Junto a un taller mecánico, un grupo de chavales, de entre 16 y 20 años, con pinta de pandilleros, están sentados en corrillo a la sombra. Van vestidos con camisetas ceñidas, algunas de tirantes, para enseñar bien los tatuajes y las cicatrices que se han hecho con una navaja en los brazos para demostrar que son los más duros. Empalman cigarrillo tras cigarrillo, mientras se pasan una botella de plástico con café bien amargo para darle un trago.

Talal Omar aparece con una motocicleta, dándole a todo gas, haciéndose el chuleta. Sólo tiene doce años. Cuando llega, el grupo empieza a bromear: “Aquí viene el hijo de Bin Laden”. Omar es el hijo menor de Abu Rawa, el dueño del taller, y prefiere ayudar a su padre o pegar tiros en vez de ir a la escuela.

Quiero combatir como lo hizo mi padre”. “Quiero defender mi tierra.

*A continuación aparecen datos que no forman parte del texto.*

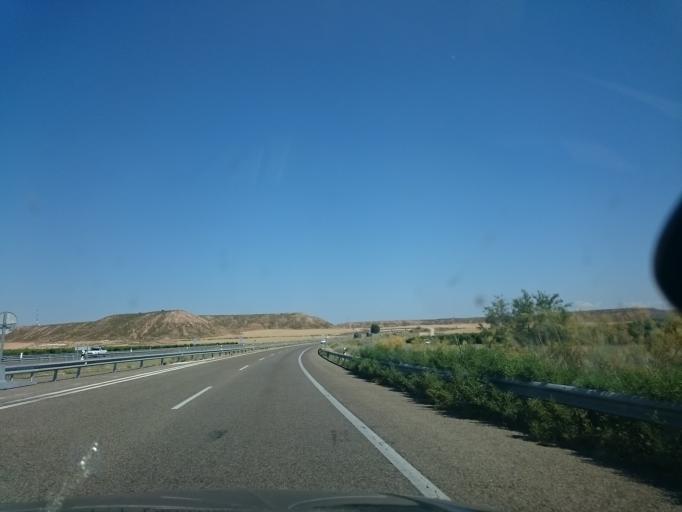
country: ES
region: Aragon
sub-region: Provincia de Huesca
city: Candasnos
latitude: 41.4958
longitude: 0.1411
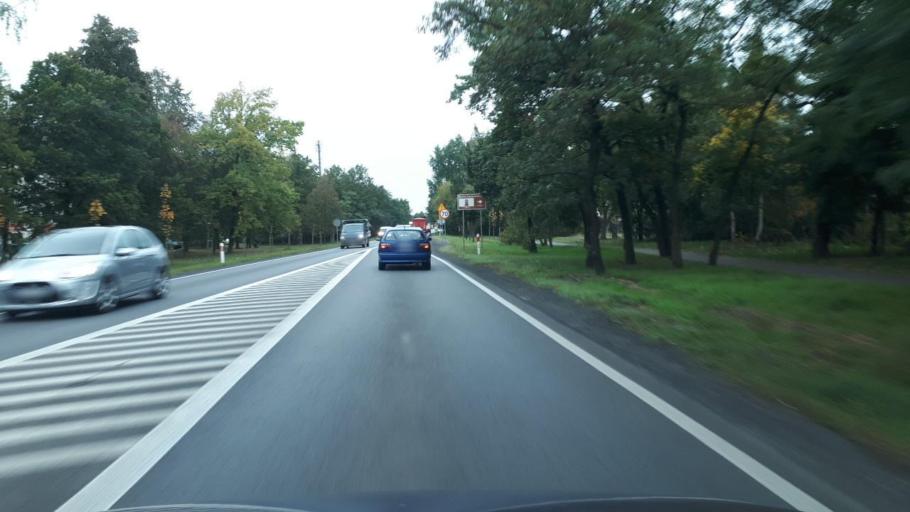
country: PL
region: Greater Poland Voivodeship
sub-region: Powiat ostrzeszowski
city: Ostrzeszow
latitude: 51.4314
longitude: 17.9185
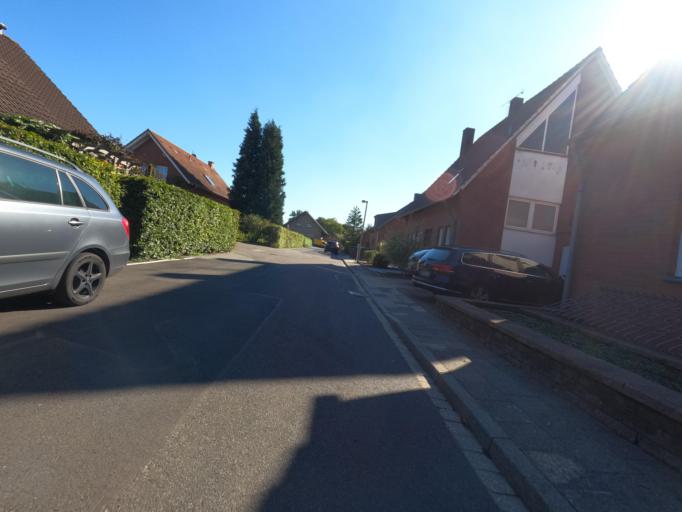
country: DE
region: North Rhine-Westphalia
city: Huckelhoven
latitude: 51.0448
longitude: 6.2498
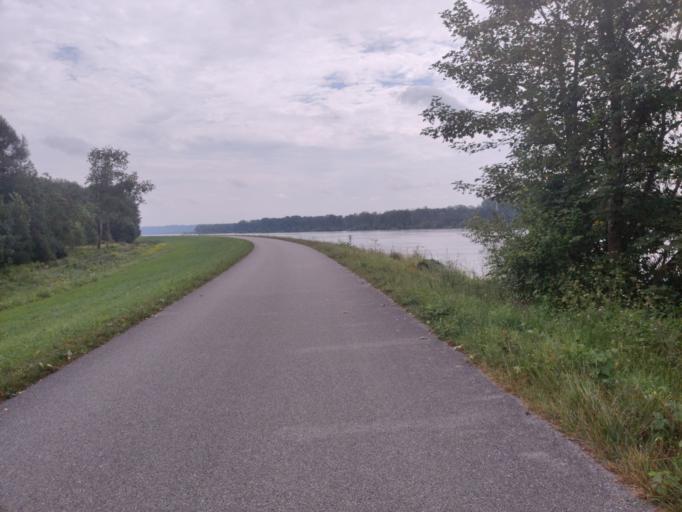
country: AT
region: Upper Austria
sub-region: Politischer Bezirk Perg
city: Perg
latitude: 48.1985
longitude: 14.6112
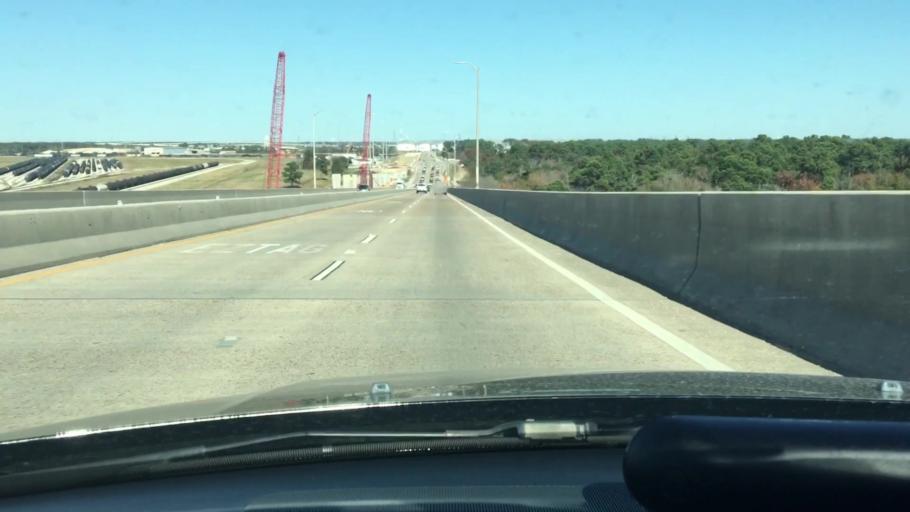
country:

Los alauíes nos están atacando y tenemos que luchar”, afirma con decisión inamovible. “¿Si te estuvieran atacando, tú qué harías? Defenderte”, espeta el niño. De repente, su mirada infantil se torna desafiante. Omar quiere enseñarnos su destreza combativa y sujeta el pesado kaláshnikov entre sus manos mientras corre hacia una esquina para colocarse en posición de ataque.

“Mi hijo es buen luchador. Yo mismo le he enseñado”

Mi hijo es muy buen luchador, yo mismo le he enseñado”, dice satisfecho Abu Rawa, que combatió durante la guerra civil (1975-1990). Ihab Abu Amar tiene 13 años y dos cicatrices de guerra. “Hace tres meses, un francotirador de Jabal Mohsen (el barrio alauí) me disparó y una bala me hirió”, explica el niño, que se levanta la camiseta para mostrarnos las heridas; una en el abdomen y otra, en el costado. Pero Ihab asegura que no tiene miedo y que volverá a luchar.

“Esto es la guerra”, alega Abdala, otro miliciano de 16 años, antes de agregar que “nos atacan todo el tiempo”. Los jóvenes son la avanzadilla en cada una de las incursiones a la primera línea del frente. “Cuando subimos a Yabal Mohsen, los menores se quedan para proteger el barrio”, explica Abdala. Parece como si la guerra fuera la única motivación de los jóvenes de este barrio marginal, sin esperanzas de futuro y con un enorme odio hacia su vecino, que aprenden desde niños. 

Hussein no sueña con ser futbolista, piloto de carreras o astronauta, como la mayoría de niños de su edad. A sus cinco años quiere ser combatiente, como su padre. La guerra se ha convertido en algo tan cotidiano en los barrios rivales de Bab el Tabaneh, de mayoría suní, y su vecino Jabal Mohsen, alauí, que los niños juegan a combates imaginarios con fusiles fabricados con dos palos de madera. Su padre es el jeque Ahmad y dirige un batallón de 1.000 milicianos salafistas, que defienden el barrio suní.